### Extrait du texte
::::
Publié le par Marc Escola (Source : Florent Libral)

La peinture « éclairée des lumières de la science ».

Le modèle perspectif dans les arts et les lettres, la philosophie et les sciences de la première modernité à nos jours 

(Languedoc, France, Italie et au-delà)

Journée d’études en forme de table ronde interdisciplinaire d’Il Laboratorio

organisée par Florent Libral et Régis Tomas 

Université de Toulouse Jean-Jaurès

vendredi 16 mai 2025 (salle D 155 et à distance)

Cette journée d’étude hybride (en présence et à distance) est conçue comme un lieu de réflexion pluridisciplinaire sur la perspective. Elle s’inscrit dans l’axe France-Italie-Europe du Sud propre à l’équipe de recherche organisatrice, Il Laboratorio, tout en proposant une interrogation globale sur un objet majeur de la culture moderne et post-moderne. 

La journée prend la forme d’un échange dynamique avec des interventions courtes (15 min env.) et interdisciplinaires, pour initier une première réflexion amenée à se prolonger par la suite, en fonction du succès de cette première manifestation.
::::
### Consigne
Répondez à ces questions sur l'annonce de la journée d'études :
1. Qui organise la journée ?
2. Quel jour et dans quelle salle se tient-elle ?
3. Quelle durée environ est prévue pour chaque intervention ?
::::
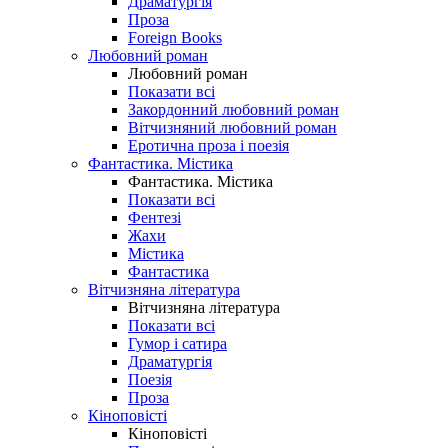
Драматургія
Проза
Foreign Books
Любовний роман
Любовний роман
Показати всі
Закордонний любовний роман
Вітчизняний любовний роман
Еротична проза і поезія
Фантастика. Містика
Фантастика. Містика
Показати всі
Фентезі
Жахи
Містика
Фантастика
Вітчизняна література
Вітчизняна література
Показати всі
Гумор і сатира
Драматургія
Поезія
Проза
Кіноповісті
Кіноповісті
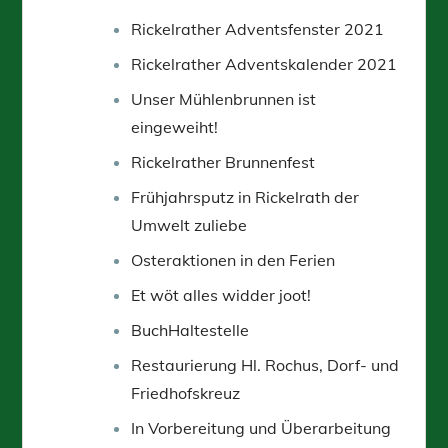
Rickelrather Adventsfenster 2021
Rickelrather Adventskalender 2021
Unser Mühlenbrunnen ist
eingeweiht!
Rickelrather Brunnenfest
Frühjahrsputz in Rickelrath der
Umwelt zuliebe
Osteraktionen in den Ferien
Et wöt alles widder joot!
BuchHaltestelle
Restaurierung Hl. Rochus, Dorf- und
Friedhofskreuz
In Vorbereitung und Überarbeitung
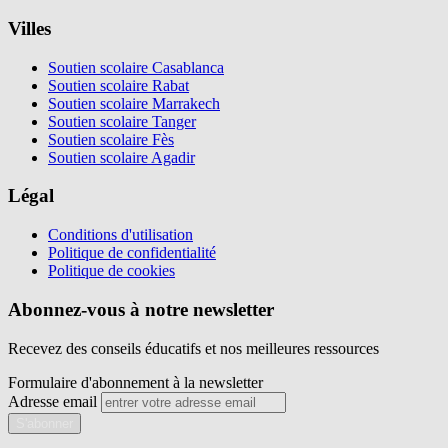
Villes
Soutien scolaire Casablanca
Soutien scolaire Rabat
Soutien scolaire Marrakech
Soutien scolaire Tanger
Soutien scolaire Fès
Soutien scolaire Agadir
Légal
Conditions d'utilisation
Politique de confidentialité
Politique de cookies
Abonnez-vous à notre newsletter
Recevez des conseils éducatifs et nos meilleures ressources
Formulaire d'abonnement à la newsletter
Adresse email
S'abonner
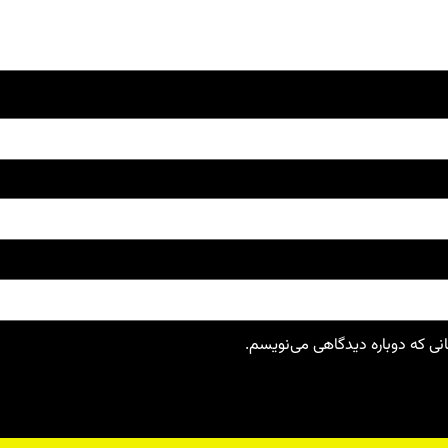
انی که دوباره دیدگاهی می‌نویسم.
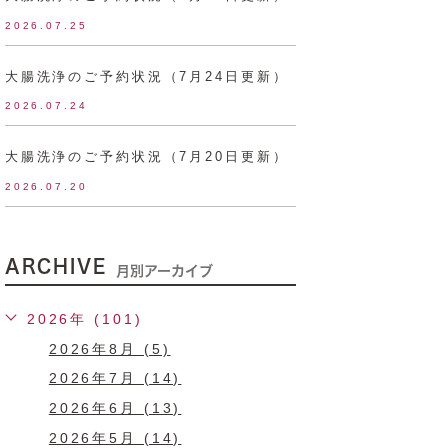
2026.07.25
大腸洗浄のご予約状況（7月24日更新）
2026.07.24
大腸洗浄のご予約状況（7月20日更新）
2026.07.20
ARCHIVE
月別アーカイブ
2026年 (101)
2026年8月 (5)
2026年7月 (14)
2026年6月 (13)
2026年5月 (14)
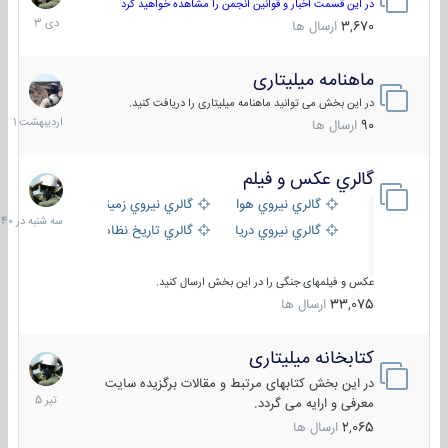
دی
در این قسمت اخبار و قوانین انجمن را مشاهده خواهید کرد
1403
3,670
ارسال ها
ماهنامه میلیتاری
30
اردیبهش
در این بخش می توانید ماهنامه میلیتاری را دریافت کنید.
1401
90
ارسال ها
گالري عكس و فيلم
سه
شنبه
گالري نيروي هوايي
گالري نيروي زميني
در
گالري نيروي دريايي
گالري تاریخ نظامی
15:40
عکس و فیلمهای جنگی را در این بخش ارسال کنید.
33,075
ارسال ها
کتابخانه میلیتاری
16
تیر
در این بخش کتابهای مرتبط و مقالات برگزیده سایت
1405
معرفی و ارایه می گردد.
2,065
ارسال ها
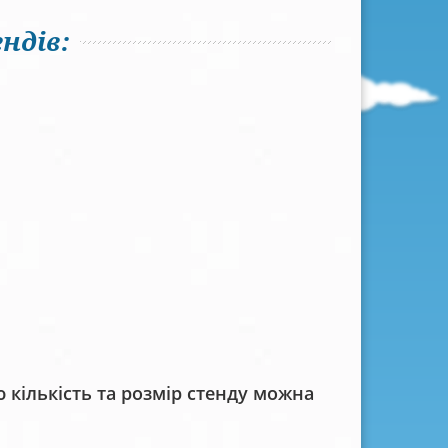
ндів:
кількість та розмір стенду можна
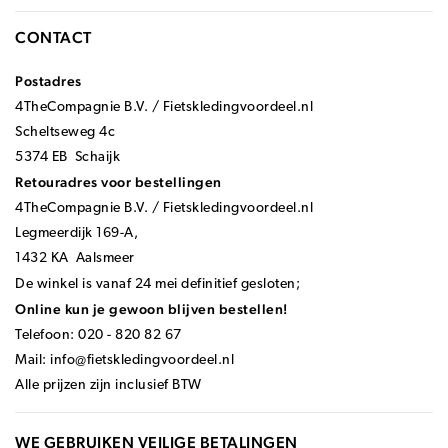
CONTACT
Postadres
4TheCompagnie B.V. / Fietskledingvoordeel.nl
Scheltseweg 4c
5374 EB Schaijk
Retouradres voor bestellingen
4TheCompagnie B.V. / Fietskledingvoordeel.nl
Legmeerdijk 169-A,
1432 KA Aalsmeer
De winkel is vanaf 24 mei definitief gesloten;
Online kun je gewoon blijven bestellen!
Telefoon: 020 - 820 82 67
Mail:
info@fietskledingvoordeel.nl
Alle prijzen zijn inclusief BTW
WE GEBRUIKEN VEILIGE BETALINGEN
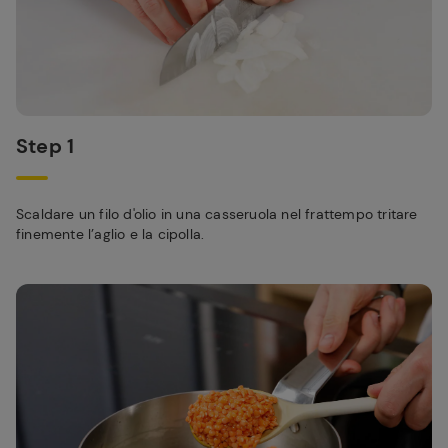
Step 1
Scaldare un filo d'olio in una casseruola nel frattempo tritare
finemente l’aglio e la cipolla.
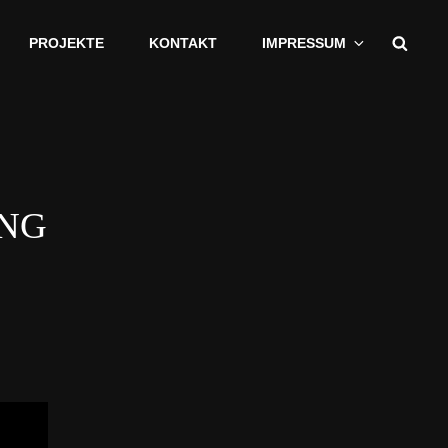
Sear
PROJEKTE
KONTAKT
IMPRESSUM
NG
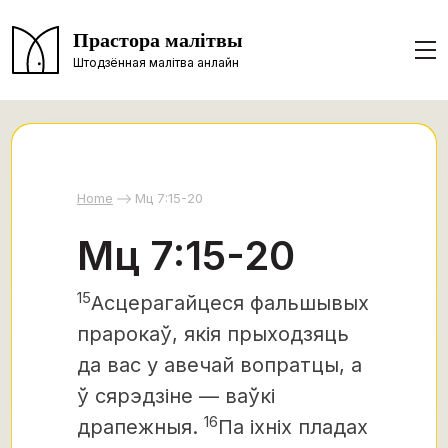
Прастора малітвы
Штодзённая малітва анлайн
Home
Мц 7:15-20
Мц 7:15-20
15
Асцерагайцеся фальшывых
прарокаў, якія прыходзяць
да вас у авечай вопратцы, а
ў сярэдзіне — ваўкі
16
драпежныя.
Па іхніх пладах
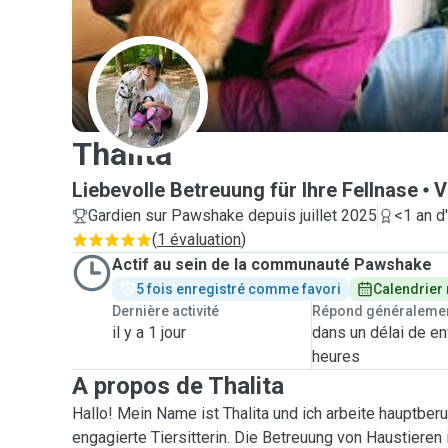
T
Thalita
Liebevolle Betreuung für Ihre Fellnase
V
Gardien sur Pawshake depuis juillet 2025
<1 an d
(
1 évaluation
)
Actif au sein de la communauté Pawshake
5 fois enregistré comme favori
Calendrier
Dernière activité
Répond généraleme
il y a 1 jour
dans un délai de en
heures
A propos de Thalita
Hallo! Mein Name ist Thalita und ich arbeite hauptberuf
engagierte Tiersitterin. Die Betreuung von Haustieren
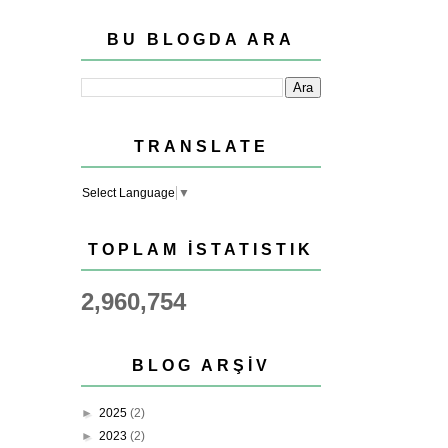
BU BLOGDA ARA
TRANSLATE
Select Language
▼
TOPLAM İSTATISTIK
2,960,754
BLOG ARŞIV
►
2025
(2)
►
2023
(2)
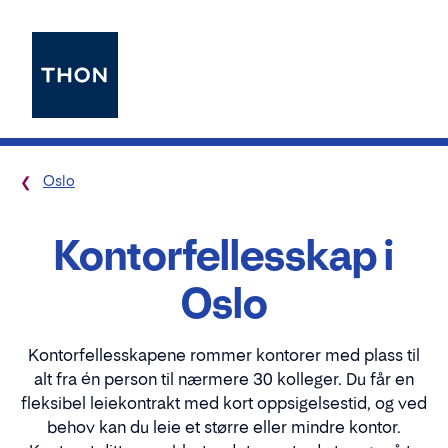
Oslo
Kontorfellesskap i
Oslo
Kontorfellesskapene rommer kontorer med plass til
alt fra én person til nærmere 30 kolleger. Du får en
fleksibel leiekontrakt med kort oppsigelsestid, og ved
behov kan du leie et større eller mindre kontor.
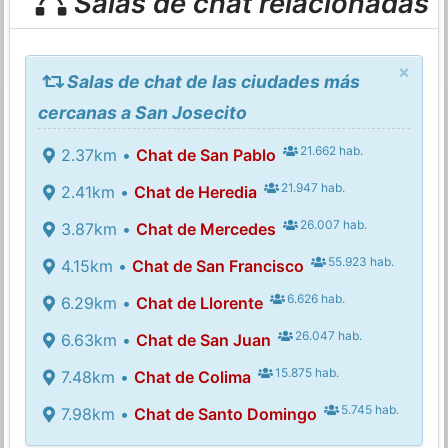
Salas de chat relacionadas
×
Salas de chat de las ciudades más
cercanas a San Josecito
21.662 hab.
2.37km •
Chat de San Pablo
21.947 hab.
2.41km •
Chat de Heredia
26.007 hab.
3.87km •
Chat de Mercedes
55.923 hab.
4.15km •
Chat de San Francisco
6.626 hab.
6.29km •
Chat de Llorente
26.047 hab.
6.63km •
Chat de San Juan
15.875 hab.
7.48km •
Chat de Colima
5.745 hab.
7.98km •
Chat de Santo Domingo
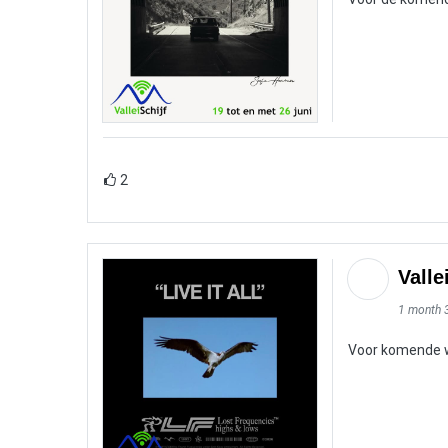
2
Valle
1 month 
Voor komende we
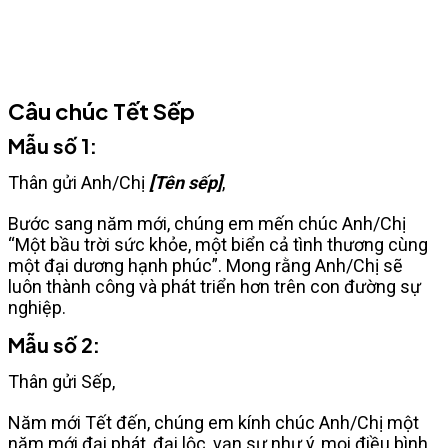
Câu chúc Tết Sếp
Mẫu số 1:
Thân gửi Anh/Chị
[
Tên sếp]
,
Bước sang năm mới, chúng em mến chúc Anh/Chị
“Một bầu trời sức khỏe, một biển cả tình thương cùng
một đại dương hạnh phúc”. Mong rằng Anh/Chị sẽ
luôn thành công và phát triển hơn trên con đường sự
nghiệp.
Mẫu số 2:
Thân gửi Sếp,
Năm mới Tết đến, chúng em kính chúc Anh/Chị một
năm mới đại phát, đại lộc, vạn sự như ý, mọi điều bình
::::
### Corrigé
1. Florent Libral et Régis Tomas.
2. Le vendredi 16 mai 2025, en salle D 155 (et à distance).
3. Environ 15 minutes.